Die Vielfalt am Arbeitsplatz (und insbesondere der Frauenanteil in den oberen Führungsetagen) wird von einer Regierung, die die stärkere Beteiligung von Frauen in der Berufswelt als Lösung für den demografischen Rückgang in Japan sieht, ausdrücklich in den Mittelpunkt gestellt. Wir werden diese Themen auch künftig mit den japanischen Unternehmen diskutieren, um diesen Aspekt des Wandels – und seine Auswirkungen auf die Finanzperformance – für jedes einzelne Unternehmen und jede einzelne Aktie zu verstehen und einschätzen zu können.

Weitere Einblicke in dedizierte ESG-Ressourcen und Investitionsprozesse

In den letzten Jahren wurden enorme Fortschritte in der japanischen Unternehmensführung erzielt.

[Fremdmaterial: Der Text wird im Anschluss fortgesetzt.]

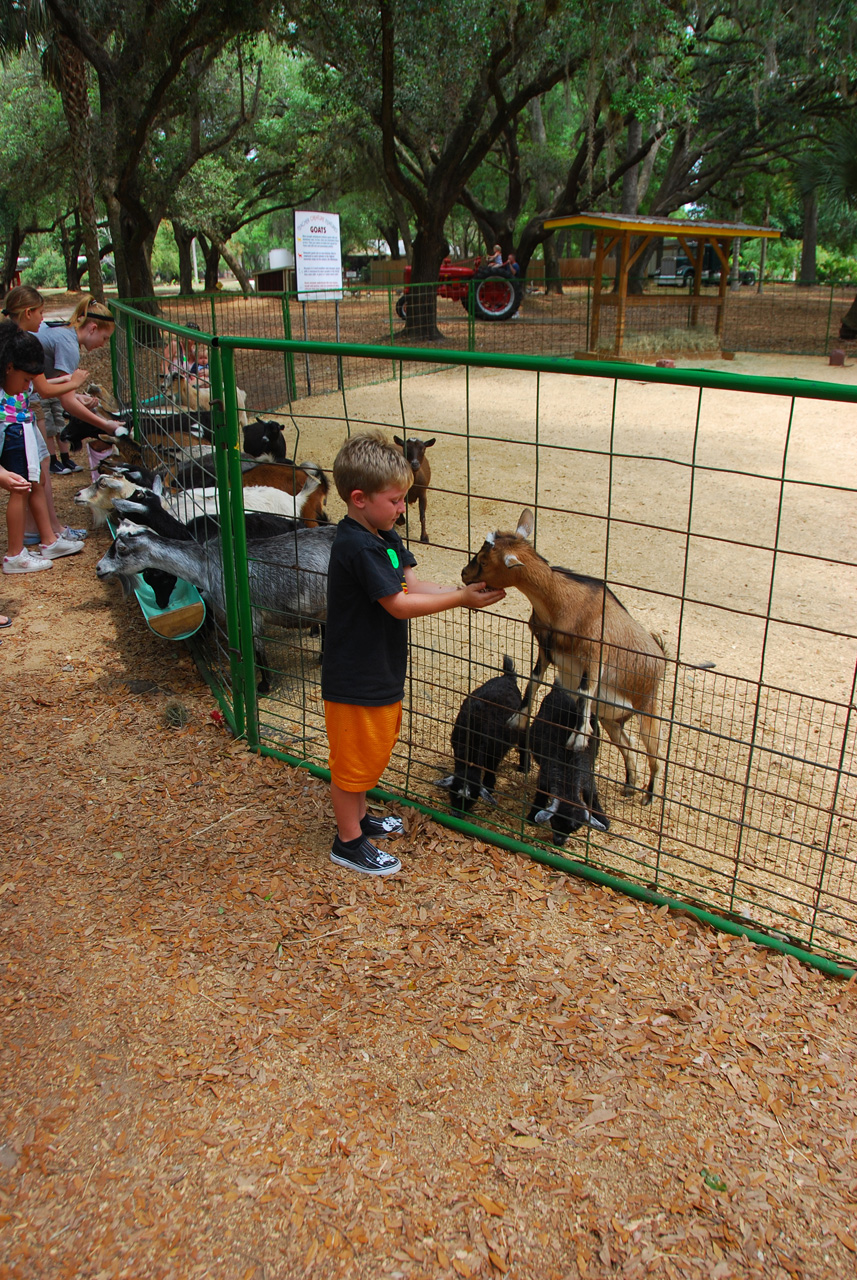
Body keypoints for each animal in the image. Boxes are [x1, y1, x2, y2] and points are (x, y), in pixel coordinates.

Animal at [437, 660, 524, 808]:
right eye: (452, 793)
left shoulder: (496, 750)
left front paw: (489, 785)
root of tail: (508, 677)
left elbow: (491, 767)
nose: (457, 812)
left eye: (473, 798)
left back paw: (523, 768)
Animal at [463, 506, 670, 798]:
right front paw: (518, 719)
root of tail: (661, 659)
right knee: (628, 745)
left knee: (656, 753)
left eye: (483, 560)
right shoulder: (545, 649)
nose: (464, 574)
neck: (559, 602)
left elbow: (584, 693)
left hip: (647, 706)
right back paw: (630, 786)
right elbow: (533, 682)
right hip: (611, 718)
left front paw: (578, 738)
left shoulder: (595, 656)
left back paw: (649, 796)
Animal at [529, 680, 611, 849]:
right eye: (554, 822)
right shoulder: (546, 772)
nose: (559, 842)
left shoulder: (587, 775)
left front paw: (603, 820)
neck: (567, 769)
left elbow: (591, 795)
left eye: (575, 828)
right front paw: (532, 814)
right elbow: (541, 792)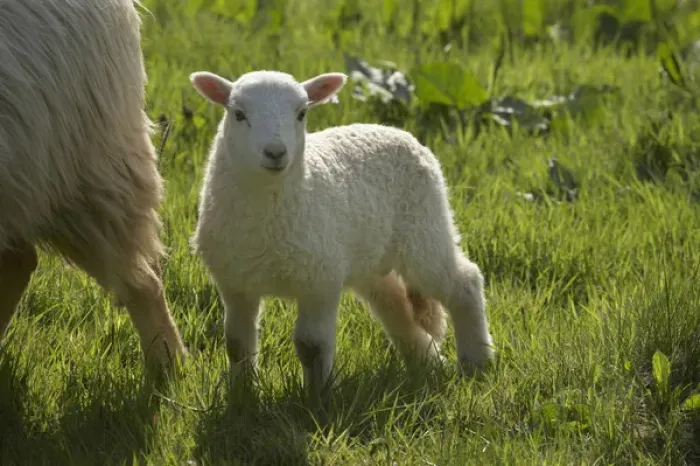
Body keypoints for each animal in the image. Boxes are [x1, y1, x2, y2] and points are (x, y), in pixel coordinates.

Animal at [189, 69, 495, 396]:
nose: (275, 152)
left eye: (302, 113)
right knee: (393, 303)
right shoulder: (235, 283)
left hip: (424, 228)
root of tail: (395, 131)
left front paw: (317, 397)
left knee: (464, 283)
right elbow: (236, 344)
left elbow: (310, 346)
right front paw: (242, 395)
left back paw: (476, 361)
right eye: (238, 114)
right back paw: (427, 361)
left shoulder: (319, 280)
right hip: (369, 258)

Wir glauben, dass sich der Fokus auf Verbesserung weiter beschleunigen wird. Dies schafft Chancen und Risiken für die Unternehmen. Diese hängen davon ab, wie die Firmen auf das Tempo des Wandels reagieren oder ob sie zurückbleiben. Aktive Management-Ansätze können die nötige Flexibilität gewährleisten, potentielle Gewinner und Verlierer zu identifizieren und diese im  Portfolio zu verwalten. Bei T. Rowe Price werden unsere Firmeneinbindungsprogramme immer von unserem fundamentalen Research angetrieben und durch lokale Marktkenntnis unterstützt. In den letzten Jahren wurde unsere Research-Plattform durch erhebliche Investitionen in unser engagiertes ESG-Researchteam gestärkt. Dieses bietet proprietäre Analyse, die wir in unsere Investitionsentscheidungen einbeziehen, ermöglicht uns ein tieferes Verständnis für mögliche ESG-Risiken oder -Chancen in unserem Anlageuniversum und identifiziert Möglichkeiten für das Engagement bei den Unternehmen in unserem Portfolio. Kombiniert mit dem fundierten Fachwissen unseres neunköpfigen japanischen Aktienresearch-Teams versetzt uns das in die Lage, aktiv auf die sich entwickelnde Investitionsbedürfnisse unserer Kunden zu reagieren.